[Saved entries]
▬▬▬▬▬▬

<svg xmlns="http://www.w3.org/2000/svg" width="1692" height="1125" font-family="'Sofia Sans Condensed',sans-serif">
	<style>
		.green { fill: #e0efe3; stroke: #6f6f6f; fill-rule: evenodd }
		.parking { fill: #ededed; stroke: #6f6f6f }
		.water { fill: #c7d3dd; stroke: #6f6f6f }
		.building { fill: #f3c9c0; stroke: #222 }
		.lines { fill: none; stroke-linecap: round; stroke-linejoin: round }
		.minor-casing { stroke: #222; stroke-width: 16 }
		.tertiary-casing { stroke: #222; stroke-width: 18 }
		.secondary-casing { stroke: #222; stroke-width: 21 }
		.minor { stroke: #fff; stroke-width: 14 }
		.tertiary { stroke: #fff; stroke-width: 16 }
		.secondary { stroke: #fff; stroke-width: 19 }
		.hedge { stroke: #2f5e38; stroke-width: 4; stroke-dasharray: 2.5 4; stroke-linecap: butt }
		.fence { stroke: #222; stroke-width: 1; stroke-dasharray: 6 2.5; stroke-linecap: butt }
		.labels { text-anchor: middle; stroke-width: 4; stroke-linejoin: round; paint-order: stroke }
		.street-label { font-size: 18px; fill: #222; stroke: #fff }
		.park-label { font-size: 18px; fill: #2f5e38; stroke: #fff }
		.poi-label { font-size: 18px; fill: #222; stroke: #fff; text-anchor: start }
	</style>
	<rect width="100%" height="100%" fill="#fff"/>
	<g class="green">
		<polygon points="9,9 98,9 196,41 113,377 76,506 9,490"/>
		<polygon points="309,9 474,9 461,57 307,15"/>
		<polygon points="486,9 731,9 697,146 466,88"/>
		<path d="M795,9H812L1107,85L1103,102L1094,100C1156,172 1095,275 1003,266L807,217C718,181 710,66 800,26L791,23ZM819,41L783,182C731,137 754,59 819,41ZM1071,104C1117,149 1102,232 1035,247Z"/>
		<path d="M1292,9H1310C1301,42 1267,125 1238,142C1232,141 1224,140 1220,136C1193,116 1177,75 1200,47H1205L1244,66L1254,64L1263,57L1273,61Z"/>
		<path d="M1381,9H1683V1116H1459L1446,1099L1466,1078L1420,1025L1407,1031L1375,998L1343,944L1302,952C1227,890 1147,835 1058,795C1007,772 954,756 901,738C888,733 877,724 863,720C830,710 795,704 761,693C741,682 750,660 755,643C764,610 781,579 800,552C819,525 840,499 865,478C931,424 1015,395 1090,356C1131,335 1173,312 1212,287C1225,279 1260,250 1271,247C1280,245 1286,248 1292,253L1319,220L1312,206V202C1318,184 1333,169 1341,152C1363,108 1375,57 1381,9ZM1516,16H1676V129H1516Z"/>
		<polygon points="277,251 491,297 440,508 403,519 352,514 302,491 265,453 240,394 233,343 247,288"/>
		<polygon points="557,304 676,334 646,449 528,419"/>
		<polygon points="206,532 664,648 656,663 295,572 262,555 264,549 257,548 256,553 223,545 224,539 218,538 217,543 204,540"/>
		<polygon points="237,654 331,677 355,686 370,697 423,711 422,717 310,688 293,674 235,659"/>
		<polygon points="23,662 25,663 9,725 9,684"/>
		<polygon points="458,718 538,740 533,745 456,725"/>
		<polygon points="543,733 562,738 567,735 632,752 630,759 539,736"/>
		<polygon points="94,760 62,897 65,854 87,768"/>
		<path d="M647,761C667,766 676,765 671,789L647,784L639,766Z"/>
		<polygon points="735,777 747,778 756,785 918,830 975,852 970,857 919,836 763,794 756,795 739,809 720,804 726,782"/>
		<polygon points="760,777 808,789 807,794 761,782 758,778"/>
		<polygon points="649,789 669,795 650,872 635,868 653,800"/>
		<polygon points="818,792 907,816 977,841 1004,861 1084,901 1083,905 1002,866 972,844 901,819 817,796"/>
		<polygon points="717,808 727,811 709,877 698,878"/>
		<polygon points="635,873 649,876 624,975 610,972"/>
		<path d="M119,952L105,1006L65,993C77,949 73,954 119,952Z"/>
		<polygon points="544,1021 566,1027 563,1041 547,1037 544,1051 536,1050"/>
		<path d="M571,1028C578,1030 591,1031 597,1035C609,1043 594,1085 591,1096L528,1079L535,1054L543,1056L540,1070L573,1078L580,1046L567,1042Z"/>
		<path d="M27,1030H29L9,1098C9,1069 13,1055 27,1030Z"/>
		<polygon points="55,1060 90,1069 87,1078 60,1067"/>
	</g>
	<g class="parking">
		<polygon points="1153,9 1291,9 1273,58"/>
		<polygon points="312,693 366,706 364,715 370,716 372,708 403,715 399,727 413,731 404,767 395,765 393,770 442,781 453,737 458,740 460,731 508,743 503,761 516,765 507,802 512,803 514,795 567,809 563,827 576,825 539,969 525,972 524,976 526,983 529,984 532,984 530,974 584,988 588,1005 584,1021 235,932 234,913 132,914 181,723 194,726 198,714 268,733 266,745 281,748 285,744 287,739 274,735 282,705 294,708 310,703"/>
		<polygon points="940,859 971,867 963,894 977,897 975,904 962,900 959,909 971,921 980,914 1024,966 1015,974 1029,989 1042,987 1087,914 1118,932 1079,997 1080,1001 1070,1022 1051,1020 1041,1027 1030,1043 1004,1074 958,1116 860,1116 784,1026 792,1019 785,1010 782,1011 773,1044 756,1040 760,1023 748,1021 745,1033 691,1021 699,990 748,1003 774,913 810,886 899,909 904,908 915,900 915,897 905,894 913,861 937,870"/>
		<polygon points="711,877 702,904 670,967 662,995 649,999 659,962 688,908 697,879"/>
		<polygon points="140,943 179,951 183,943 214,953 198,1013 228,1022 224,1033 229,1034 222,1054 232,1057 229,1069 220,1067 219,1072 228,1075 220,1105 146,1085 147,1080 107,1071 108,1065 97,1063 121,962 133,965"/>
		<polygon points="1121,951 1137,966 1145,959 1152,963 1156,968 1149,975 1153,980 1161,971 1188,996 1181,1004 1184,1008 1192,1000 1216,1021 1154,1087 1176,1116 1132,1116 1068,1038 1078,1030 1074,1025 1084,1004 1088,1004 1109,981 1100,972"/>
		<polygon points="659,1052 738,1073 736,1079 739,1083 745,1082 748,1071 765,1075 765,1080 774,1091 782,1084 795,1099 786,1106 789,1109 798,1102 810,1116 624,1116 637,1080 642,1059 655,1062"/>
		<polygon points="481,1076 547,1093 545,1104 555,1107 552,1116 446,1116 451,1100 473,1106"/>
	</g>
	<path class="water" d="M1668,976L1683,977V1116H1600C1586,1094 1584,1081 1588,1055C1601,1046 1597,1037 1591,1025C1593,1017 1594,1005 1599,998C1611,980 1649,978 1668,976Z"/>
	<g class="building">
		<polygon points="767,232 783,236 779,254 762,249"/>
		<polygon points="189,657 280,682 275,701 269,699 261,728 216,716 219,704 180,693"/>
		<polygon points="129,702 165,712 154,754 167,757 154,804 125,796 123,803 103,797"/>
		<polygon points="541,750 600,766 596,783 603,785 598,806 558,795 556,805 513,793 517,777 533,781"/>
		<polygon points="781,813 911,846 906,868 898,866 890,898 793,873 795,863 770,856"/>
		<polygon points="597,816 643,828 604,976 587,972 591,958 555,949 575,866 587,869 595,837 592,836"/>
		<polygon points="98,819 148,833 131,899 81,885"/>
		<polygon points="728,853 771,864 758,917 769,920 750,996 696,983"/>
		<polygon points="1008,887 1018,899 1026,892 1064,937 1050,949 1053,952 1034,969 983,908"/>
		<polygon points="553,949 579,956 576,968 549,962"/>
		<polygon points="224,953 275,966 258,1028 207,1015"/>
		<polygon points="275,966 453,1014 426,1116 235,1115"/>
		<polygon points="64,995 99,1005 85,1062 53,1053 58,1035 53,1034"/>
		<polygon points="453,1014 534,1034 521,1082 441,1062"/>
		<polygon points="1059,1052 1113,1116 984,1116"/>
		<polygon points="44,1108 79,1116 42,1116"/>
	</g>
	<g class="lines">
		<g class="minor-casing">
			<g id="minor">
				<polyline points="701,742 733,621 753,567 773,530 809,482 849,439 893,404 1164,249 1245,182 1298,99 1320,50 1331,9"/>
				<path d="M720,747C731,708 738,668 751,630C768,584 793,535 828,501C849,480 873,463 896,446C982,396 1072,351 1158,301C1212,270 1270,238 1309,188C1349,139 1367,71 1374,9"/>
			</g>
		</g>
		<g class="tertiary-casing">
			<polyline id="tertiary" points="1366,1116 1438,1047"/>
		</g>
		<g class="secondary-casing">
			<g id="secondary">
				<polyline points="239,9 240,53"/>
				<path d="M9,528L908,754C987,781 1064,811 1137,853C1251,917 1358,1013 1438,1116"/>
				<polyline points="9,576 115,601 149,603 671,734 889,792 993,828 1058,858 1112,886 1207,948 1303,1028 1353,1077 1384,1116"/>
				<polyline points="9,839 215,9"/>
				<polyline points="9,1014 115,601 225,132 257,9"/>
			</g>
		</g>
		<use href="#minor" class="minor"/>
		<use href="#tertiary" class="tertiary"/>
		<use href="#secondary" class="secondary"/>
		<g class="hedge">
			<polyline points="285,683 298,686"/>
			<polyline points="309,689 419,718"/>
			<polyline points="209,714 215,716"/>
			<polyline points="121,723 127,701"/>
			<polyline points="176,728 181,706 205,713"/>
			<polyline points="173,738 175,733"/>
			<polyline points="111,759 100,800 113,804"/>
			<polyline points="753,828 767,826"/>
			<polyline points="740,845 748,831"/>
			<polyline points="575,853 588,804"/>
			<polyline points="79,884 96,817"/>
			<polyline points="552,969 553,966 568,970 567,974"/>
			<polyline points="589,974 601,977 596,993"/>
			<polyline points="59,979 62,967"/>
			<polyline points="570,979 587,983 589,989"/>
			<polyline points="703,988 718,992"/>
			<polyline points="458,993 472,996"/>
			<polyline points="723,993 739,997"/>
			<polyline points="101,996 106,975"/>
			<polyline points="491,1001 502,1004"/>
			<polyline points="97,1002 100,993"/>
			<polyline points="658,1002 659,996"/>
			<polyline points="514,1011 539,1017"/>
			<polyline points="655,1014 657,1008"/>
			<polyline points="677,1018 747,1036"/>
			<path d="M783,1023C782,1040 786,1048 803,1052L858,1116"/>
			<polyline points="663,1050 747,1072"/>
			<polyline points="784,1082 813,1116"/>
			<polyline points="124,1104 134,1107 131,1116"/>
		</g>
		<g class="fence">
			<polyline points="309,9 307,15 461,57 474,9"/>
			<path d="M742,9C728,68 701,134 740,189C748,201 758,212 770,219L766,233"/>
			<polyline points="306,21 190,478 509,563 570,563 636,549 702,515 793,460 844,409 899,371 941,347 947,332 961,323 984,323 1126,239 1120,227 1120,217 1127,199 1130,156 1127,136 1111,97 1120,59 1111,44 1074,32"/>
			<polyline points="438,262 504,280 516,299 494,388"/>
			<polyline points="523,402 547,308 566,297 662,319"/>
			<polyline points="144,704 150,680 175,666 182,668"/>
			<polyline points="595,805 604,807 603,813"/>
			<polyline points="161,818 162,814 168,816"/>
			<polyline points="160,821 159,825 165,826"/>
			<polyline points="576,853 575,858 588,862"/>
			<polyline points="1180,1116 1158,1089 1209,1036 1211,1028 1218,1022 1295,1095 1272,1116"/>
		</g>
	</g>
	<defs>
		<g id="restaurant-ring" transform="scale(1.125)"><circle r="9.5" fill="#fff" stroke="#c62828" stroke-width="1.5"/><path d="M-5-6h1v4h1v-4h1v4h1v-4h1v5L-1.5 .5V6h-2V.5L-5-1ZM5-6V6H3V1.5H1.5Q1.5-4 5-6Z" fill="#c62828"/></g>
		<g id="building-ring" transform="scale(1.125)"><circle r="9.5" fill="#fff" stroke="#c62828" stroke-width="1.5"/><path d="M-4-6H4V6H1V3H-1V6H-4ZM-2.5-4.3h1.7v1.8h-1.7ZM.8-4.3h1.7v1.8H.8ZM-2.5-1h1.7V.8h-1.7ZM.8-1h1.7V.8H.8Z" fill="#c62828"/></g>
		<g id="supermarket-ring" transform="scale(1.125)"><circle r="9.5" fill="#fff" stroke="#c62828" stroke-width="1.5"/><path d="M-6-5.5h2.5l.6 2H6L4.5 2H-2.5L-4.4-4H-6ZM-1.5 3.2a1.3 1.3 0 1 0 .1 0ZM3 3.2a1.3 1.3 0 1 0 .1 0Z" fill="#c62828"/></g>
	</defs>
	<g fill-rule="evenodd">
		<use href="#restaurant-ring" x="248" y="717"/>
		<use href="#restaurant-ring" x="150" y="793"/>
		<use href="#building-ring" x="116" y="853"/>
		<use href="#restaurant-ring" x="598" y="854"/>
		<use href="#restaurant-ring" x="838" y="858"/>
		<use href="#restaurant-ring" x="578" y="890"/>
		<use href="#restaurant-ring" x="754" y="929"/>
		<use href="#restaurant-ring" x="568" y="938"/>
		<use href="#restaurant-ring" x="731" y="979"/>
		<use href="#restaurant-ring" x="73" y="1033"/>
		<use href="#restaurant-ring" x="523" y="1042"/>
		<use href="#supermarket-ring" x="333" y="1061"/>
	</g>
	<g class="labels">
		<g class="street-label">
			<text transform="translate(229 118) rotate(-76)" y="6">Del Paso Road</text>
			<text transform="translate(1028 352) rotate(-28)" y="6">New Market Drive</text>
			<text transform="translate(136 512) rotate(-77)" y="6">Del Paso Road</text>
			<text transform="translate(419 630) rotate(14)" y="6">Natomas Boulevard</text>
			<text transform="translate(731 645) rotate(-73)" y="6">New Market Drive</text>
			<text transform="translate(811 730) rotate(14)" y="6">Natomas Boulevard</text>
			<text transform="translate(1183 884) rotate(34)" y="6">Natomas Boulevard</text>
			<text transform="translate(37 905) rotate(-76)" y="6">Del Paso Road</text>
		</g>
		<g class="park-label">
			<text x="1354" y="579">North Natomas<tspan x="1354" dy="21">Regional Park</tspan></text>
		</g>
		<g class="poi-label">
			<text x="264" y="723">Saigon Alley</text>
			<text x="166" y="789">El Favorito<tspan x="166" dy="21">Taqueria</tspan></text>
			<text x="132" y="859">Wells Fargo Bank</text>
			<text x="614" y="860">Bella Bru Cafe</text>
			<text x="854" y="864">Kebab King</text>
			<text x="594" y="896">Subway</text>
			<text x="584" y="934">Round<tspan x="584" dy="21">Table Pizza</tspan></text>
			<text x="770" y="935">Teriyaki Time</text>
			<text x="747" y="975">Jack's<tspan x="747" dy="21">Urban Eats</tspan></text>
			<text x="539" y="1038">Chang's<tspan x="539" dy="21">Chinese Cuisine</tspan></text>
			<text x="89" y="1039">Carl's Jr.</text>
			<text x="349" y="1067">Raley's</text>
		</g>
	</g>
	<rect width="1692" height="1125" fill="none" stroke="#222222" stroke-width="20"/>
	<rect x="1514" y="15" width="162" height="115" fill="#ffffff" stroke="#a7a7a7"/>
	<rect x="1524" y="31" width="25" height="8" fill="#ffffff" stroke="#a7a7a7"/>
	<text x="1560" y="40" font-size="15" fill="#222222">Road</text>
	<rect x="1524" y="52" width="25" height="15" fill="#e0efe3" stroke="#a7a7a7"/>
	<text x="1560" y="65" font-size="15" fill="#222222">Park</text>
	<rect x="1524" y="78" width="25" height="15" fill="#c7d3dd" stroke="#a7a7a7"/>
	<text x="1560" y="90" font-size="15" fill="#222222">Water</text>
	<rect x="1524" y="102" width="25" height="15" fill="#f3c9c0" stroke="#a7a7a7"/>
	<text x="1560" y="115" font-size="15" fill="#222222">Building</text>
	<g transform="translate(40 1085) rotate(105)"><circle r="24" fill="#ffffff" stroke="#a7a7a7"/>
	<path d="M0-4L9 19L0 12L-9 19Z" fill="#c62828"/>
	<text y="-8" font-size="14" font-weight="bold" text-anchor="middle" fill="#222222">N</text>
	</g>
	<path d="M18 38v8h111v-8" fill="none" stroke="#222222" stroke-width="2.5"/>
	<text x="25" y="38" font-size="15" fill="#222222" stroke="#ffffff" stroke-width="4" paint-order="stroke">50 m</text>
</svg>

▬▬▬▬▬▬

* _Work to be completed_
When a line among the entries above contains "Road", copy it.

* _Answer_
			<text transform="translate(229 118) rotate(-76)" y="6">Del Paso Road</text>
			<text transform="translate(136 512) rotate(-77)" y="6">Del Paso Road</text>
			<text transform="translate(37 905) rotate(-76)" y="6">Del Paso Road</text>
	<text x="1560" y="40" font-size="15" fill="#222222">Road</text>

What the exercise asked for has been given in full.